For compression molding, a tableting machine usually used in the art such as a hydraulic hand press, a single tablet machine, or a rotary tableting machine is used, and usually 0.5 to 3 ton / cm ² , preferably 1 to ² ton. It is performed by tableting (compression molding) at a pressure of / cm ² .

  The specific shape of the orally disintegrating tablet of the present invention is not particularly limited as long as it is in the form of a tablet. For example, a disc shape, an elliptical disc shape, a polygonal plate shape, a spherical shape, a football shape, a caplet shape, a donut shape, etc. Can be mentioned. A disk shape is preferred. The size is not limited as long as it contains 100 to 1000 mg, preferably 100 to 750 mg, more preferably 200 to 600 mg of precipitated calcium carbonate as an active ingredient per tablet. Preferably, it is prepared in a slightly larger size so that it can be taken in the oral cavity without being swallowed directly. For example, examples of the size include a diameter of 7 to 15 mm, preferably 7 to 13 mm; a thickness of 3 to 7 mm, and more preferably 3 to 6 mm.
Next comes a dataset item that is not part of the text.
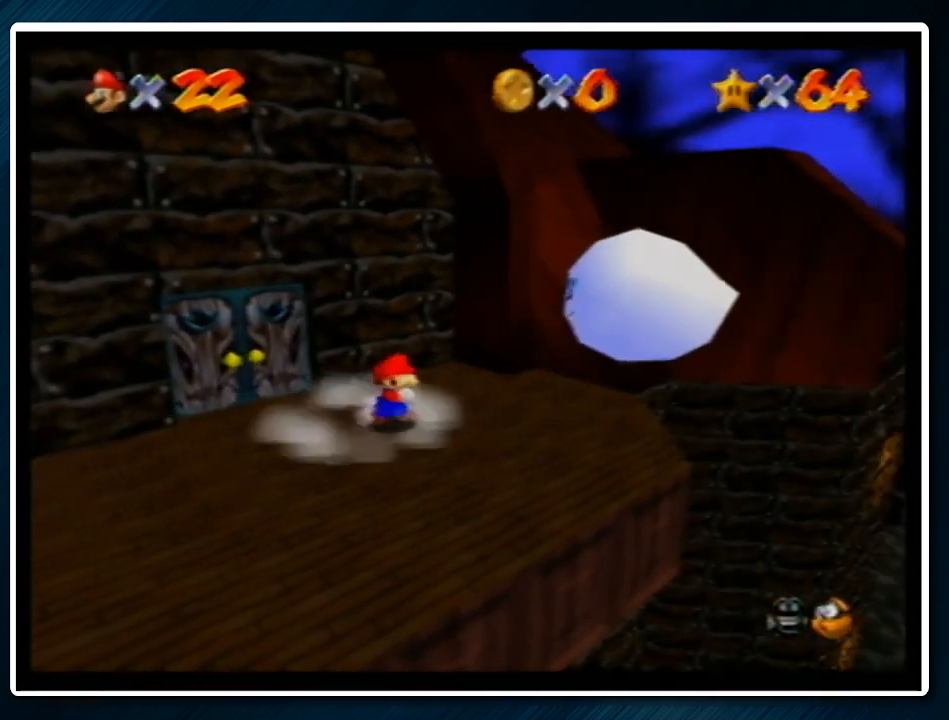
{"buttons": [], "left_stick": "right", "events": [[400, "left_stick", "right"]]}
  In addition, the orally disintegrating tablet of the present invention preferably has such a hardness that it will not be damaged even when taken out from the PTP package or carried. Such hardness can be 3 kgf or more. The tablet hardness is preferably 3 to 10 kgf, more preferably 4 to 10 kgf, and particularly preferably 5 to 10 kgf from the balance between breakage resistance and disintegration in the oral cavity. The tablet hardness is measured by compressing the tablet to be measured and storing it at room temperature and a relative humidity of 60% or less, and within 8 hours a tablet breaking strength measuring instrument (for example, TH-203MP, manufactured by Toyama Sangyo Co., Ltd.). ) To measure the strength in the diameter direction.
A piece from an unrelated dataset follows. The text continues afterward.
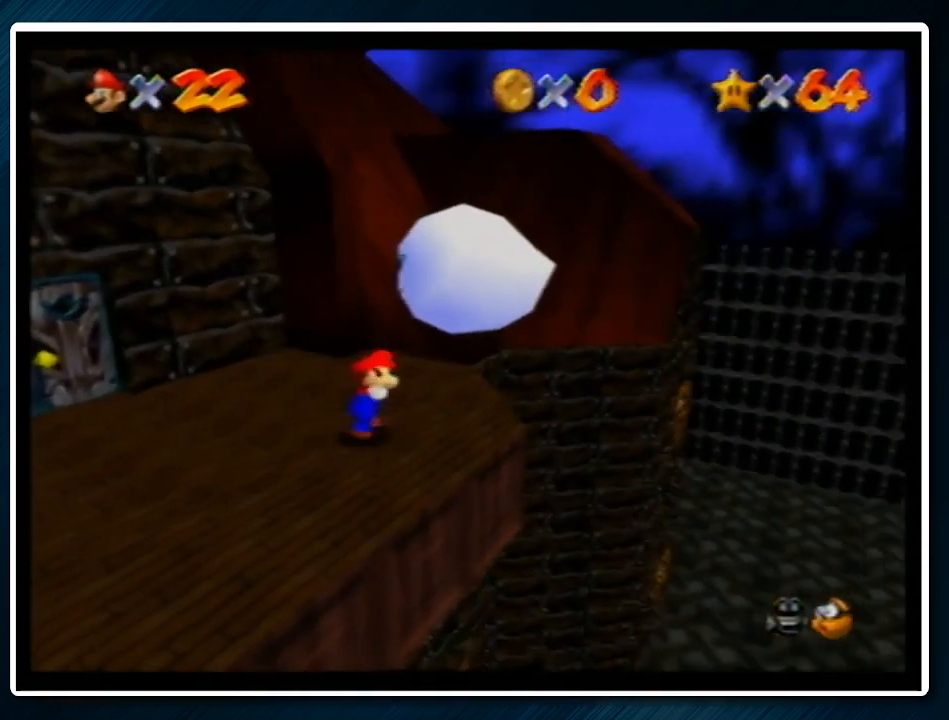
{"buttons": ["Z"], "left_stick": "up", "events": [[133, "left_stick", "up"], [333, "Z", "down"], [400, "A", "down"], [500, "A", "up"]]}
  The tablet of the present invention thus prepared is particularly useful as an orally disintegrating tablet and can be taken without water or with water. Specific examples of such a method include a method in which the substance is taken in the mouth and is not swallowed but dissolved or disintegrated with a small amount of water or saliva in the oral cavity without water. Such orally disintegrating tablets may cause clogging in the throat when there is no drinking water nearby, when taken by patients who have difficulty swallowing tablets (difficulty swallowing), or in the case of ordinary tablets It is advantageously used when a person or a child takes the medicine. However, the tablet of the present invention is not limited to be taken with water.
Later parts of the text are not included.